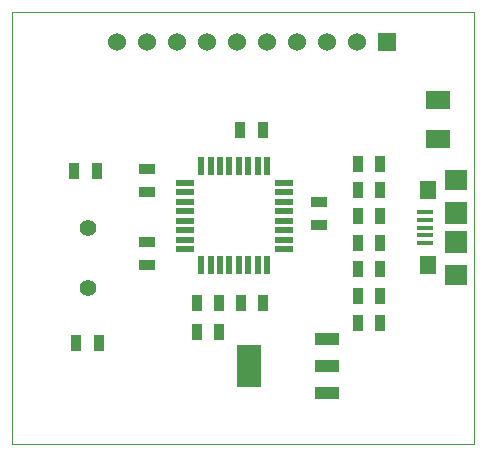
<source format=gts>
G04 (created by PCBNEW (2013-mar-13)-testing) date Sun 09 Jun 2013 10:00:26 PM EDT*
%MOIN*%
G04 Gerber Fmt 3.4, Leading zero omitted, Abs format*
%FSLAX34Y34*%
G01*
G70*
G90*
G04 APERTURE LIST*
%ADD10C,0.005906*%
%ADD11C,0.003937*%
%ADD12R,0.035000X0.055000*%
%ADD13R,0.055000X0.035000*%
%ADD14R,0.080000X0.060000*%
%ADD15R,0.055100X0.063000*%
%ADD16R,0.074800X0.070900*%
%ADD17R,0.074800X0.074800*%
%ADD18R,0.053100X0.015700*%
%ADD19R,0.060000X0.060000*%
%ADD20C,0.060000*%
%ADD21C,0.056000*%
%ADD22R,0.080000X0.144000*%
%ADD23R,0.080000X0.040000*%
%ADD24R,0.059055X0.021654*%
%ADD25R,0.021654X0.059055*%
G04 APERTURE END LIST*
G54D10*
G54D11*
X81800Y-62200D02*
X81800Y-47800D01*
X97200Y-62200D02*
X81800Y-62200D01*
X97200Y-47800D02*
X97200Y-62200D01*
X81800Y-47800D02*
X97200Y-47800D01*
G54D12*
X89397Y-51737D03*
X90147Y-51737D03*
X87960Y-58469D03*
X88710Y-58469D03*
X94075Y-57283D03*
X93325Y-57283D03*
X94075Y-56397D03*
X93325Y-56397D03*
X94075Y-53740D03*
X93325Y-53740D03*
G54D13*
X86288Y-55495D03*
X86288Y-56245D03*
G54D12*
X83865Y-53114D03*
X84615Y-53114D03*
X83944Y-58862D03*
X84694Y-58862D03*
G54D14*
X96000Y-52050D03*
X96000Y-50750D03*
G54D12*
X94075Y-58169D03*
X93325Y-58169D03*
G54D15*
X95675Y-53740D03*
G54D16*
X96600Y-53425D03*
X96600Y-56575D03*
G54D17*
X96600Y-54528D03*
X96600Y-55472D03*
G54D15*
X95675Y-56260D03*
G54D18*
X95547Y-55512D03*
X95547Y-55256D03*
X95547Y-55000D03*
X95547Y-54744D03*
X95547Y-54488D03*
G54D19*
X94300Y-48800D03*
G54D20*
X93300Y-48800D03*
X92300Y-48800D03*
X91300Y-48800D03*
X90300Y-48800D03*
X89300Y-48800D03*
X88300Y-48800D03*
X87300Y-48800D03*
X86300Y-48800D03*
X85300Y-48800D03*
G54D12*
X94075Y-55511D03*
X93325Y-55511D03*
X94075Y-54625D03*
X93325Y-54625D03*
X94064Y-52878D03*
X93314Y-52878D03*
G54D21*
X84319Y-55028D03*
X84319Y-57028D03*
G54D22*
X89700Y-59600D03*
G54D23*
X92300Y-59600D03*
X92300Y-58700D03*
X92300Y-60500D03*
G54D12*
X87960Y-57524D03*
X88710Y-57524D03*
G54D13*
X92036Y-54157D03*
X92036Y-54907D03*
X86288Y-53804D03*
X86288Y-53054D03*
G54D12*
X89425Y-57500D03*
X90175Y-57500D03*
G54D24*
X87548Y-53508D03*
X87548Y-53823D03*
X87548Y-54138D03*
X87548Y-54453D03*
X87548Y-54768D03*
X87548Y-55083D03*
X87548Y-55398D03*
X87548Y-55713D03*
G54D25*
X88099Y-56264D03*
X88414Y-56264D03*
X88729Y-56264D03*
X89044Y-56264D03*
X89359Y-56264D03*
X89674Y-56264D03*
X89988Y-56264D03*
X90303Y-56264D03*
G54D24*
X90855Y-55713D03*
X90855Y-55398D03*
X90855Y-55083D03*
X90855Y-54768D03*
X90855Y-54453D03*
X90855Y-54138D03*
X90855Y-53823D03*
X90855Y-53508D03*
G54D25*
X90303Y-52957D03*
X89988Y-52957D03*
X89674Y-52957D03*
X89359Y-52957D03*
X89044Y-52957D03*
X88729Y-52957D03*
X88414Y-52957D03*
X88099Y-52957D03*
M02*

</source>
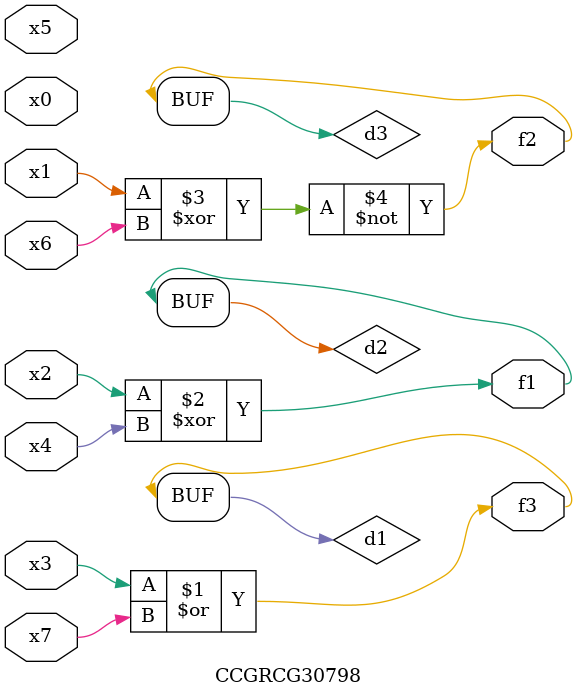
<source format=v>
module CCGRCG30798(
	input x0, x1, x2, x3, x4, x5, x6, x7,
	output f1, f2, f3
);

	wire d1, d2, d3;

	or (d1, x3, x7);
	xor (d2, x2, x4);
	xnor (d3, x1, x6);
	assign f1 = d2;
	assign f2 = d3;
	assign f3 = d1;
endmodule

</source>
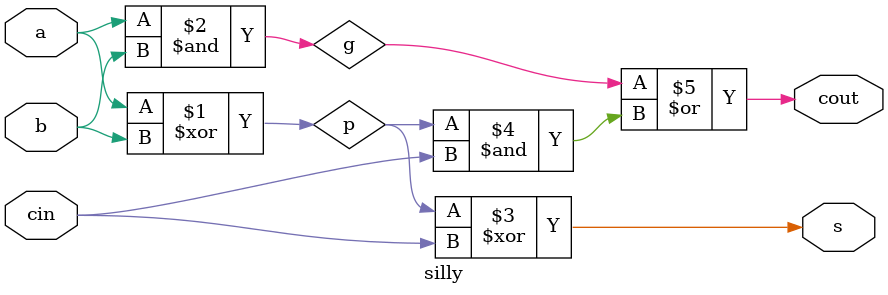
<source format=sv>
module silly (input  logic a, b, cin, output logic s, cout);
  // shortcut for terminal: C:\Users\nvrag\OneDrive\Documents\GitHub\dldspring2023\Lab0\SV
  
  /* original text 
  assign y = ~b & ~c | a & ~b;
  */

  /*Logic must produce:
  sum = a ⊕ b ⊕ c_in
  cout = (a · b) + (a · cin) + (b · cin)
  */
  logic p, g; // internal nodes
   
  // main design
  assign p = a ^ b; 
  assign g = a & b;

  assign s = p ^ cin; 
  assign cout = g | (p & cin);
    
  //alternate design
  //assign cout = (a&b)|(a&cin)|(b&cin);

endmodule

</source>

______________________________

◆ What is needed ◆
Output the full material above exactly, leaving every picture out.

◆ Solution ◆
<source format=gts>
G04 (created by PCBNEW (2013-mar-13)-testing) date Sun 09 Jun 2013 10:00:26 PM EDT*
%MOIN*%
G04 Gerber Fmt 3.4, Leading zero omitted, Abs format*
%FSLAX34Y34*%
G01*
G70*
G90*
G04 APERTURE LIST*
%ADD10C,0.005906*%
%ADD11C,0.003937*%
%ADD12R,0.035000X0.055000*%
%ADD13R,0.055000X0.035000*%
%ADD14R,0.080000X0.060000*%
%ADD15R,0.055100X0.063000*%
%ADD16R,0.074800X0.070900*%
%ADD17R,0.074800X0.074800*%
%ADD18R,0.053100X0.015700*%
%ADD19R,0.060000X0.060000*%
%ADD20C,0.060000*%
%ADD21C,0.056000*%
%ADD22R,0.080000X0.144000*%
%ADD23R,0.080000X0.040000*%
%ADD24R,0.059055X0.021654*%
%ADD25R,0.021654X0.059055*%
G04 APERTURE END LIST*
G54D10*
G54D11*
X81800Y-62200D02*
X81800Y-47800D01*
X97200Y-62200D02*
X81800Y-62200D01*
X97200Y-47800D02*
X97200Y-62200D01*
X81800Y-47800D02*
X97200Y-47800D01*
G54D12*
X89397Y-51737D03*
X90147Y-51737D03*
X87960Y-58469D03*
X88710Y-58469D03*
X94075Y-57283D03*
X93325Y-57283D03*
X94075Y-56397D03*
X93325Y-56397D03*
X94075Y-53740D03*
X93325Y-53740D03*
G54D13*
X86288Y-55495D03*
X86288Y-56245D03*
G54D12*
X83865Y-53114D03*
X84615Y-53114D03*
X83944Y-58862D03*
X84694Y-58862D03*
G54D14*
X96000Y-52050D03*
X96000Y-50750D03*
G54D12*
X94075Y-58169D03*
X93325Y-58169D03*
G54D15*
X95675Y-53740D03*
G54D16*
X96600Y-53425D03*
X96600Y-56575D03*
G54D17*
X96600Y-54528D03*
X96600Y-55472D03*
G54D15*
X95675Y-56260D03*
G54D18*
X95547Y-55512D03*
X95547Y-55256D03*
X95547Y-55000D03*
X95547Y-54744D03*
X95547Y-54488D03*
G54D19*
X94300Y-48800D03*
G54D20*
X93300Y-48800D03*
X92300Y-48800D03*
X91300Y-48800D03*
X90300Y-48800D03*
X89300Y-48800D03*
X88300Y-48800D03*
X87300Y-48800D03*
X86300Y-48800D03*
X85300Y-48800D03*
G54D12*
X94075Y-55511D03*
X93325Y-55511D03*
X94075Y-54625D03*
X93325Y-54625D03*
X94064Y-52878D03*
X93314Y-52878D03*
G54D21*
X84319Y-55028D03*
X84319Y-57028D03*
G54D22*
X89700Y-59600D03*
G54D23*
X92300Y-59600D03*
X92300Y-58700D03*
X92300Y-60500D03*
G54D12*
X87960Y-57524D03*
X88710Y-57524D03*
G54D13*
X92036Y-54157D03*
X92036Y-54907D03*
X86288Y-53804D03*
X86288Y-53054D03*
G54D12*
X89425Y-57500D03*
X90175Y-57500D03*
G54D24*
X87548Y-53508D03*
X87548Y-53823D03*
X87548Y-54138D03*
X87548Y-54453D03*
X87548Y-54768D03*
X87548Y-55083D03*
X87548Y-55398D03*
X87548Y-55713D03*
G54D25*
X88099Y-56264D03*
X88414Y-56264D03*
X88729Y-56264D03*
X89044Y-56264D03*
X89359Y-56264D03*
X89674Y-56264D03*
X89988Y-56264D03*
X90303Y-56264D03*
G54D24*
X90855Y-55713D03*
X90855Y-55398D03*
X90855Y-55083D03*
X90855Y-54768D03*
X90855Y-54453D03*
X90855Y-54138D03*
X90855Y-53823D03*
X90855Y-53508D03*
G54D25*
X90303Y-52957D03*
X89988Y-52957D03*
X89674Y-52957D03*
X89359Y-52957D03*
X89044Y-52957D03*
X88729Y-52957D03*
X88414Y-52957D03*
X88099Y-52957D03*
M02*

</source>
<source format=v>
module CCGRCG30798(
	input x0, x1, x2, x3, x4, x5, x6, x7,
	output f1, f2, f3
);

	wire d1, d2, d3;

	or (d1, x3, x7);
	xor (d2, x2, x4);
	xnor (d3, x1, x6);
	assign f1 = d2;
	assign f2 = d3;
	assign f3 = d1;
endmodule

</source>
<source format=sv>
module silly (input  logic a, b, cin, output logic s, cout);
  // shortcut for terminal: C:\Users\nvrag\OneDrive\Documents\GitHub\dldspring2023\Lab0\SV
  
  /* original text 
  assign y = ~b & ~c | a & ~b;
  */

  /*Logic must produce:
  sum = a ⊕ b ⊕ c_in
  cout = (a · b) + (a · cin) + (b · cin)
  */
  logic p, g; // internal nodes
   
  // main design
  assign p = a ^ b; 
  assign g = a & b;

  assign s = p ^ cin; 
  assign cout = g | (p & cin);
    
  //alternate design
  //assign cout = (a&b)|(a&cin)|(b&cin);

endmodule

</source>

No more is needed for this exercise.